At noon two monks came in carrying plates. It was the first time anyone other than I had eaten in this large hall since I turned it into a library. The conversation ranged far and wide and the
priests and monks joined in until Nestorius sent them off to rest from the day’s journey and prepare for the next day’s trip. When the three of us were alone – Nestorius, the
abbot and I – he said he was delighted to hear that my reputation as a physician had spread among the people of the region. ‘Some of those in Antioch mention you with goodwill,
affection and admiration for your skill, although you have not yet spent a year here,’ he said, ‘and the brothers there have asked me to suggest you move to Antioch, if you want, and I
told them I would repeat the offer to you, although you rejected it that day when we were in the house of the Lord in Jerusalem.’
‘I thank you for your kindness, your Grace the reverend bishop, but I am content here,’ I said.
‘So be it, but why haven’t you planted your medicinal seeds and herbs, if you intend to stay? Or does the good abbot prevent you?’
‘No, father, not at all. I haven’t discussed the matter with him yet.’
Nestorius gave the abbot a friendly look, paused, and then, adjusting his cap as he spoke, said we should set about cultivating the land without delay, because growing medicinal plants would
bring much benefit to my Christian patients. Then he reminded the abbot of the old disused well in the middle of the open space between the monastery buildings and the library, suggesting we use
the well water to irrigate the plants in summer. Nestorius looked towards me and said, ‘This holy monastery is on high ground and on both sides of the path leading up to it there are terraced
pieces of land that are good for farming. At the bottom one could grow plants indigenous to hot countries and at the top plants from cold countries.’
The abbot smiled and said, ‘Well, holy Nestorius, so you’re also an expert in agriculture.’
‘This, reverend father, is basic information, but I’m thinking of something big, as though we were building a hospital and a big church in this monastery,’ Nestorius said.
The abbot approved and endorsed the idea, but I was wary of it.

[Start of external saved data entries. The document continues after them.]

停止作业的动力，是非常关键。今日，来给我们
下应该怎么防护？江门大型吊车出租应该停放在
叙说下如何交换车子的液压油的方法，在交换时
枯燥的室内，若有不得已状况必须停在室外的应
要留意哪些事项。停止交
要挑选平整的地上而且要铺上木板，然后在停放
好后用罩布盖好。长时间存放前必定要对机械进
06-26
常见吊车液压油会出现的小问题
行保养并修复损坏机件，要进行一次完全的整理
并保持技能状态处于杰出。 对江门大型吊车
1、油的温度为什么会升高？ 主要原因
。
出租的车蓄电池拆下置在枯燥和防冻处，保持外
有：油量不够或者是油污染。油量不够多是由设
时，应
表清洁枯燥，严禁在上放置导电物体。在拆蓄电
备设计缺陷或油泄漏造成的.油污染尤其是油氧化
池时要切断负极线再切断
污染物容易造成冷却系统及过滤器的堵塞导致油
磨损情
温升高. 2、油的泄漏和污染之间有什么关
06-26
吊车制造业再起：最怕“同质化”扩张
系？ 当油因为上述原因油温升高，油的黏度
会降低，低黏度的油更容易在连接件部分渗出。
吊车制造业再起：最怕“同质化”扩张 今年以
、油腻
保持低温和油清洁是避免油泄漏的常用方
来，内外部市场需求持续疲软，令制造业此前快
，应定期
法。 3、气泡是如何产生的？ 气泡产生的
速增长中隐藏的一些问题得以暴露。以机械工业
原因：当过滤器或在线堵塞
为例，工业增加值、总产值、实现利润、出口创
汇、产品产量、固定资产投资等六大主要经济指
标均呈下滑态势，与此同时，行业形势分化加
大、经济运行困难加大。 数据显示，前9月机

I was still frightened of having people clamour around me and I felt like a stranger among them. Here I had found rest from the
commotion of the world but if what Nestorius wanted was to happen I would help bring it about, out of respect for him, and then I would move on to live in any nearby monastery and I would be happy
to stay away from other people. That’s what I thought at the time, but then events unfolded.